Paul Prescod paulp@ActiveState.com
Mon, 19 Mar 2001 01:36:27 -0800


I think that there is an important point hiding in the middle of a long
message. :)

Marcin 'Qrczak' Kowalczyk wrote:
> 

> Because an interface rarely says anything about the representation.
> Other types supporting the same interface should be generally accepted
> where lists are accepted. ListType says too much about an object.
> Python has exceptions to this.
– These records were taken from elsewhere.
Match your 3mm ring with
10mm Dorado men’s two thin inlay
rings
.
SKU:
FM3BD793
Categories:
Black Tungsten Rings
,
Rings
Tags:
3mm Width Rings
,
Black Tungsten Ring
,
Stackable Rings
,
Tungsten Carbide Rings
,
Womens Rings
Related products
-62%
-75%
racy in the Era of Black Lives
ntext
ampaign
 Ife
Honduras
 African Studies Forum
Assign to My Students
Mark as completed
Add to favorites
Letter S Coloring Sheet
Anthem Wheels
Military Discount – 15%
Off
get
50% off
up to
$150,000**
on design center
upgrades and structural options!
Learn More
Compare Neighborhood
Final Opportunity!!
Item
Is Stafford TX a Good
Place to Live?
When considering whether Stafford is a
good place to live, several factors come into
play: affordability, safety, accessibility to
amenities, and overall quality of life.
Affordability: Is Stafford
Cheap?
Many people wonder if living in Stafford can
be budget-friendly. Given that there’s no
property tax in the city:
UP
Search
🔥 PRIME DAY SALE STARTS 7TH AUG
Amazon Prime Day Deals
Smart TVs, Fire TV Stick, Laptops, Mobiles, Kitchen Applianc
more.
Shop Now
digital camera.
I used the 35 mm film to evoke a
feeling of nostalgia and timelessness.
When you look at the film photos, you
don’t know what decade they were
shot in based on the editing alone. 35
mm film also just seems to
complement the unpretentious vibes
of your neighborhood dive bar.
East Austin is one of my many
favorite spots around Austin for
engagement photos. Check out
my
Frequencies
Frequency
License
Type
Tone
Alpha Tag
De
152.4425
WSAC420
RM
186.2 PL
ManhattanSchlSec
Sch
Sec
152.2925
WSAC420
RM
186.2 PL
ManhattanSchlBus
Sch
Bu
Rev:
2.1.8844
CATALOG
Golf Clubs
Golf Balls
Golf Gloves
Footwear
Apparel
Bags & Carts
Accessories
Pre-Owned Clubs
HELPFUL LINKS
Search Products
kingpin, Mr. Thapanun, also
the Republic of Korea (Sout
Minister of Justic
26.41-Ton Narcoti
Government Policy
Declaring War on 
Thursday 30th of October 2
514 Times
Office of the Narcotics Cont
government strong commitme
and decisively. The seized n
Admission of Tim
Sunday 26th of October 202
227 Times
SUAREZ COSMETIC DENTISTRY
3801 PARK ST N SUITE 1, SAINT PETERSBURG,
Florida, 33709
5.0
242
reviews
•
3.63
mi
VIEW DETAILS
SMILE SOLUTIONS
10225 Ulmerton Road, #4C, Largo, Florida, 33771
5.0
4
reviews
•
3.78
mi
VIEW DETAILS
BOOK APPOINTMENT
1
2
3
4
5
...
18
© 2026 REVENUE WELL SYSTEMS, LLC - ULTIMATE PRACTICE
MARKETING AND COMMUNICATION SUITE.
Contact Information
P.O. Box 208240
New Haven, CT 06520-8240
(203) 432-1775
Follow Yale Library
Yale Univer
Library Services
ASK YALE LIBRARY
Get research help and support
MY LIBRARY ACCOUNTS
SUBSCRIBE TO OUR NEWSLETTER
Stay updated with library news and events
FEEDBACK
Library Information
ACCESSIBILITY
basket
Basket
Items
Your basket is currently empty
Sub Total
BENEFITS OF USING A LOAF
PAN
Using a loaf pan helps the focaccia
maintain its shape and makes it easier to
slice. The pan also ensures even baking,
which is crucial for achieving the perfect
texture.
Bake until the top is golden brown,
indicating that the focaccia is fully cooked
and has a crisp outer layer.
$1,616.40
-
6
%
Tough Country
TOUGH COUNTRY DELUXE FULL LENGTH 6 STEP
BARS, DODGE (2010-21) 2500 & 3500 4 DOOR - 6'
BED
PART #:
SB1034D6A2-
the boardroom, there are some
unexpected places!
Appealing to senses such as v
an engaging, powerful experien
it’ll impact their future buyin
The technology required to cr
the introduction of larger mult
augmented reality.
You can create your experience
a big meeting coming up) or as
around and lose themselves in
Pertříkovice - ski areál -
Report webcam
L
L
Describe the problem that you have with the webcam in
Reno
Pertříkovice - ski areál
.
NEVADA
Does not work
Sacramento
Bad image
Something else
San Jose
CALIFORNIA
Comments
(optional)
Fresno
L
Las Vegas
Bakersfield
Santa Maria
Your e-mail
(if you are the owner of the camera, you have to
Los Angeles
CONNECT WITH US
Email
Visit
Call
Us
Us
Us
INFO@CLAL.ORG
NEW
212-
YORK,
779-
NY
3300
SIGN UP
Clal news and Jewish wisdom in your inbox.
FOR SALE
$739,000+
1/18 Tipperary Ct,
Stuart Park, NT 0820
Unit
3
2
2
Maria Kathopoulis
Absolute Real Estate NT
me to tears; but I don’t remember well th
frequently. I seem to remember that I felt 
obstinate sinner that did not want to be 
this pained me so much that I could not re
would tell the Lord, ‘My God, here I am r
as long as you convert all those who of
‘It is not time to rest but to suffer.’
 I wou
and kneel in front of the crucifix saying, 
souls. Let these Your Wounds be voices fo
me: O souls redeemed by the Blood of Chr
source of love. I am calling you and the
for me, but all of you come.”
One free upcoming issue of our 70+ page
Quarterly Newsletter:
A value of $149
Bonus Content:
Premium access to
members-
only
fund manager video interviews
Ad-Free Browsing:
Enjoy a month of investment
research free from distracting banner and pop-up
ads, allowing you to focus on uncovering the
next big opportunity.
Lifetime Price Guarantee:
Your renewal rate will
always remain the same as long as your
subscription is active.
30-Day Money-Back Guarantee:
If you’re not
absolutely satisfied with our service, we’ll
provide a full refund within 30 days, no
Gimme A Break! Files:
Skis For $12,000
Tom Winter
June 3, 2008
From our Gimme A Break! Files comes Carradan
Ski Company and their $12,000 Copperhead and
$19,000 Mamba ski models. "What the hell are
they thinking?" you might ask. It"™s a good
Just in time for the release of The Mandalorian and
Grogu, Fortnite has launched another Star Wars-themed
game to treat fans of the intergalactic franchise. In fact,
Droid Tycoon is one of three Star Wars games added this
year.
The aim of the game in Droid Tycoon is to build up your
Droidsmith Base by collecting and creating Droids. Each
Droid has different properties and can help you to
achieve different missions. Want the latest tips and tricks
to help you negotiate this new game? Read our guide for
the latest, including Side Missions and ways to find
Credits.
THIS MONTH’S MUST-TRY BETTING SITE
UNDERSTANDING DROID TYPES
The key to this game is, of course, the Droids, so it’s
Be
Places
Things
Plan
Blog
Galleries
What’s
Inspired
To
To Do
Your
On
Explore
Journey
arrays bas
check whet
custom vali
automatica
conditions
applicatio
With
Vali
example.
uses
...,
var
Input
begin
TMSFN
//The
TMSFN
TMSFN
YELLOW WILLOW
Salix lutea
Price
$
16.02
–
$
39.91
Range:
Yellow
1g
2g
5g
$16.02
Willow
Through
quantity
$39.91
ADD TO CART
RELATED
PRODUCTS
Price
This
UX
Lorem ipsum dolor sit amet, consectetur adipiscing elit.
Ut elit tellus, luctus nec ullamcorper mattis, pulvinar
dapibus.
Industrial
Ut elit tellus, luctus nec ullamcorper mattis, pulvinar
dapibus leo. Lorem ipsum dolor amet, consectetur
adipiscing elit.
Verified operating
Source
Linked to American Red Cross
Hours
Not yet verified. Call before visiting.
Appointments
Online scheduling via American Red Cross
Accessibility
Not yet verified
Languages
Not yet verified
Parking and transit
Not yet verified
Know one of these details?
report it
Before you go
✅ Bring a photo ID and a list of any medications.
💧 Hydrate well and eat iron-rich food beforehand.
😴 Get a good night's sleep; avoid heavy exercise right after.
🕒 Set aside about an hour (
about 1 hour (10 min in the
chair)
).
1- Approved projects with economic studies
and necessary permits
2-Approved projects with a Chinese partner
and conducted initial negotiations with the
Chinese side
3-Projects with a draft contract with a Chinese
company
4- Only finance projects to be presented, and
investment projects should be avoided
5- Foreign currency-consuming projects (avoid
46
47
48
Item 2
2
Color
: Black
Many builtin types require other builtin
> types, e.g. __dict__ of a builtin class object must have the builtin
> dictionary type. It's slowly shifting to allow more generality, but...
> 
> ...concrete types must be finally used somewhere. You can express
> an abstract interface of an integer, but you can't express every
> abstract interface in terms of other abstract interfaces. Finally
> some real work must be done besides message passing.
> If you try to express pure Smalltalk model in Haskell:
> 
>     newtype Object = O (String -> [Object] -> IO Object)
> 
> then you can't do anything useful unless you encode data in method
> names, because the only thing you can do with an object is to send
> it a message, so you can't know which damn integer number an object
> represents to implement arithmetic or to index a sequence. Some
> objects or some messages must be special.
> 
> There is a balance between concrete and abstractness. It's impossible
> to be completely abstract, and should not be completely concrete
> because it's very painful to use (as in C and Pascal).

This is an excellent point. We should not go overboard and require that
everywhere an integer can be used an integer-like object should also be
usable. This is not reasonable for objects that are only ever worked
*on* and have no intrinsic behavior or their own.